* [Exercise details] Rewrite the material, replacing every "教授" with "主讲" and keeping everything else unchanged. Omit the pictures from your answer.

* [Data extracts]
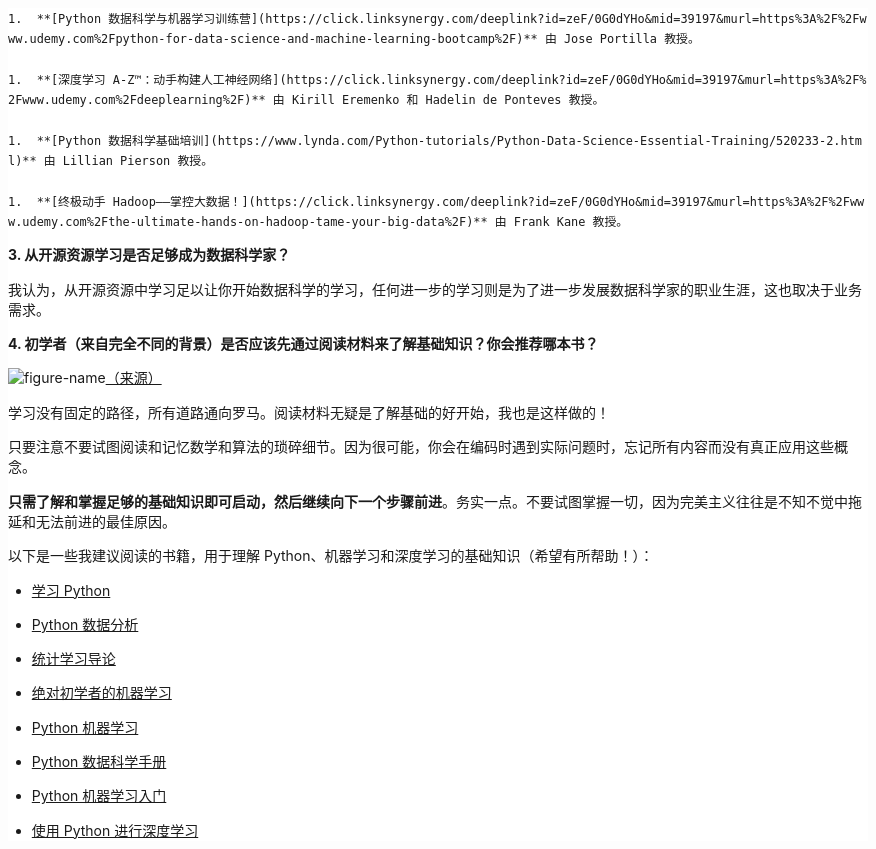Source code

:     1.  **[Python 数据科学与机器学习训练营](https://click.linksynergy.com/deeplink?id=zeF/0G0dYHo&mid=39197&murl=https%3A%2F%2Fwww.udemy.com%2Fpython-for-data-science-and-machine-learning-bootcamp%2F)** 由 Jose Portilla 教授。

    1.  **[深度学习 A-Z™：动手构建人工神经网络](https://click.linksynergy.com/deeplink?id=zeF/0G0dYHo&mid=39197&murl=https%3A%2F%2Fwww.udemy.com%2Fdeeplearning%2F)** 由 Kirill Eremenko 和 Hadelin de Ponteves 教授。

    1.  **[Python 数据科学基础培训](https://www.lynda.com/Python-tutorials/Python-Data-Science-Essential-Training/520233-2.html)** 由 Lillian Pierson 教授。

    1.  **[终极动手 Hadoop——掌控大数据！](https://click.linksynergy.com/deeplink?id=zeF/0G0dYHo&mid=39197&murl=https%3A%2F%2Fwww.udemy.com%2Fthe-ultimate-hands-on-hadoop-tame-your-big-data%2F)** 由 Frank Kane 教授。

**3\. 从开源资源学习是否足够成为数据科学家？**

我认为，从开源资源中学习足以让你开始数据科学的学习，任何进一步的学习则是为了进一步发展数据科学家的职业生涯，这也取决于业务需求。

**4\. 初学者（来自完全不同的背景）是否应该先通过阅读材料来了解基础知识？你会推荐哪本书？**

![figure-name](../Images/03b8024af2c2f76ad4571fff3a4949f4.png)[（来源）](https://unsplash.com/photos/YLSwjSy7stw)

学习没有固定的路径，所有道路通向罗马。阅读材料无疑是了解基础的好开始，我也是这样做的！

只要注意不要试图阅读和记忆数学和算法的琐碎细节。因为很可能，你会在编码时遇到实际问题时，忘记所有内容而没有真正应用这些概念。

**只需了解和掌握足够的基础知识即可启动，然后继续向下一个步骤前进**。务实一点。不要试图掌握一切，因为完美主义往往是不知不觉中拖延和无法前进的最佳原因。

以下是一些我建议阅读的书籍，用于理解 Python、机器学习和深度学习的基础知识（希望有所帮助！）：

+   [学习 Python](https://www.amazon.com/Learning-Python-5th-Mark-Lutz/dp/1449355730/ref=as_li_ss_tl?ie=UTF8&linkCode=ll1&tag=admond-20&linkId=4497aa20eee542a8c0d91e0467082b61)

+   [Python 数据分析](https://www.amazon.com/Python-Data-Analysis-Wrangling-IPython-ebook/dp/B075X4LT6K/ref=as_li_ss_tl?keywords=python+for+data+analysis&qid=1540663027&s=Books&sr=1-1&ref=sr_1_1&linkCode=ll1&tag=admond-20&linkId=838bdee3bf4ca017f2bc905cd3680f71)

+   [统计学习导论](https://www.amazon.com/Introduction-Statistical-Learning-Applications-Statistics/dp/1461471370/ref=as_li_ss_tl?ie=UTF8&linkCode=ll1&tag=admond-20&linkId=c2ad3002d66dedbf31e497bcb68e02bc)

+   [绝对初学者的机器学习](https://www.amazon.com/Machine-Learning-Absolute-Beginners-Introduction-ebook/dp/B07335JNW1/ref=as_li_ss_tl?keywords=Machine+Learning+for+Absolute+Beginners&qid=1540663090&s=Books&sr=1-1&ref=sr_1_1&linkCode=ll1&tag=admond-20&linkId=bfca58c38d6bbd55f854b17ada94b60d)

+   [Python 机器学习](https://www.amazon.com/Python-Machine-Learning-scikit-learn-TensorFlow-ebook/dp/B0742K7HYF/ref=as_li_ss_tl?keywords=python+machine+learning&qid=1540663125&s=Kindle+Store&sr=1-3&ref=sr_1_3&linkCode=ll1&tag=admond-20&linkId=4ca1122a8d1a78131bbb3cb0c2721db8)

+   [Python 数据科学手册](https://www.amazon.com/Python-Data-Science-Handbook-Essential-ebook/dp/B01N2JT3ST/ref=as_li_ss_tl?keywords=python+for+data+analysis&qid=1540663027&s=Books&sr=1-2&ref=sr_1_2&linkCode=ll1&tag=admond-20&linkId=0bb8a753123e4b54f1fa6dc463585e28)

+   [Python 机器学习入门](https://www.amazon.com/Introduction-Machine-Learning-Python-Scientists-ebook/dp/B01M0LNE8C/ref=as_li_ss_tl?keywords=Introduction+to+Machine+Learning+with+Python&qid=1540663169&s=Kindle+Store&sr=1-3&ref=sr_1_3&linkCode=ll1&tag=admond-20&linkId=ef0cdad1f4b619602c893f0a7e11953f)

+   [使用 Python 进行深度学习](https://www.amazon.com/Deep-Learning-with-Python/dp/B07H5RKKB6/ref=as_li_ss_tl?keywords=Deep+Learning+with+Python&qid=1540663200&s=Kindle+Store&sr=1-3&ref=sr_1_3&linkCode=ll1&tag=admond-20&linkId=0c070545ee2c6e12f21df5a6e0df0225)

* [Exercise output]
Source code

:     1.  **[Python 数据科学与机器学习训练营](https://click.linksynergy.com/deeplink?id=zeF/0G0dYHo&mid=39197&murl=https%3A%2F%2Fwww.udemy.com%2Fpython-for-data-science-and-machine-learning-bootcamp%2F)** 由 Jose Portilla 主讲。

    1.  **[深度学习 A-Z™：动手构建人工神经网络](https://click.linksynergy.com/deeplink?id=zeF/0G0dYHo&mid=39197&murl=https%3A%2F%2Fwww.udemy.com%2Fdeeplearning%2F)** 由 Kirill Eremenko 和 Hadelin de Ponteves 主讲。

    1.  **[Python 数据科学基础培训](https://www.lynda.com/Python-tutorials/Python-Data-Science-Essential-Training/520233-2.html)** 由 Lillian Pierson 主讲。

    1.  **[终极动手 Hadoop——掌控大数据！](https://click.linksynergy.com/deeplink?id=zeF/0G0dYHo&mid=39197&murl=https%3A%2F%2Fwww.udemy.com%2Fthe-ultimate-hands-on-hadoop-tame-your-big-data%2F)** 由 Frank Kane 主讲。

**3\. 从开源资源学习是否足够成为数据科学家？**

我认为，从开源资源中学习足以让你开始数据科学的学习，任何进一步的学习则是为了进一步发展数据科学家的职业生涯，这也取决于业务需求。

**4\. 初学者（来自完全不同的背景）是否应该先通过阅读材料来了解基础知识？你会推荐哪本书？**

![figure-name](../Images/03b8024af2c2f76ad4571fff3a4949f4.png)[（来源）](https://unsplash.com/photos/YLSwjSy7stw)

学习没有固定的路径，所有道路通向罗马。阅读材料无疑是了解基础的好开始，我也是这样做的！

只要注意不要试图阅读和记忆数学和算法的琐碎细节。因为很可能，你会在编码时遇到实际问题时，忘记所有内容而没有真正应用这些概念。

**只需了解和掌握足够的基础知识即可启动，然后继续向下一个步骤前进**。务实一点。不要试图掌握一切，因为完美主义往往是不知不觉中拖延和无法前进的最佳原因。

以下是一些我建议阅读的书籍，用于理解 Python、机器学习和深度学习的基础知识（希望有所帮助！）：

+   [学习 Python](https://www.amazon.com/Learning-Python-5th-Mark-Lutz/dp/1449355730/ref=as_li_ss_tl?ie=UTF8&linkCode=ll1&tag=admond-20&linkId=4497aa20eee542a8c0d91e0467082b61)

+   [Python 数据分析](https://www.amazon.com/Python-Data-Analysis-Wrangling-IPython-ebook/dp/B075X4LT6K/ref=as_li_ss_tl?keywords=python+for+data+analysis&qid=1540663027&s=Books&sr=1-1&ref=sr_1_1&linkCode=ll1&tag=admond-20&linkId=838bdee3bf4ca017f2bc905cd3680f71)

+   [统计学习导论](https://www.amazon.com/Introduction-Statistical-Learning-Applications-Statistics/dp/1461471370/ref=as_li_ss_tl?ie=UTF8&linkCode=ll1&tag=admond-20&linkId=c2ad3002d66dedbf31e497bcb68e02bc)

+   [绝对初学者的机器学习](https://www.amazon.com/Machine-Learning-Absolute-Beginners-Introduction-ebook/dp/B07335JNW1/ref=as_li_ss_tl?keywords=Machine+Learning+for+Absolute+Beginners&qid=1540663090&s=Books&sr=1-1&ref=sr_1_1&linkCode=ll1&tag=admond-20&linkId=bfca58c38d6bbd55f854b17ada94b60d)

+   [Python 机器学习](https://www.amazon.com/Python-Machine-Learning-scikit-learn-TensorFlow-ebook/dp/B0742K7HYF/ref=as_li_ss_tl?keywords=python+machine+learning&qid=1540663125&s=Kindle+Store&sr=1-3&ref=sr_1_3&linkCode=ll1&tag=admond-20&linkId=4ca1122a8d1a78131bbb3cb0c2721db8)

+   [Python 数据科学手册](https://www.amazon.com/Python-Data-Science-Handbook-Essential-ebook/dp/B01N2JT3ST/ref=as_li_ss_tl?keywords=python+for+data+analysis&qid=1540663027&s=Books&sr=1-2&ref=sr_1_2&linkCode=ll1&tag=admond-20&linkId=0bb8a753123e4b54f1fa6dc463585e28)

+   [Python 机器学习入门](https://www.amazon.com/Introduction-Machine-Learning-Python-Scientists-ebook/dp/B01M0LNE8C/ref=as_li_ss_tl?keywords=Introduction+to+Machine+Learning+with+Python&qid=1540663169&s=Kindle+Store&sr=1-3&ref=sr_1_3&linkCode=ll1&tag=admond-20&linkId=ef0cdad1f4b619602c893f0a7e11953f)

+   [使用 Python 进行深度学习](https://www.amazon.com/Deep-Learning-with-Python/dp/B07H5RKKB6/ref=as_li_ss_tl?keywords=Deep+Learning+with+Python&qid=1540663200&s=Kindle+Store&sr=1-3&ref=sr_1_3&linkCode=ll1&tag=admond-20&linkId=0c070545ee2c6e12f21df5a6e0df0225)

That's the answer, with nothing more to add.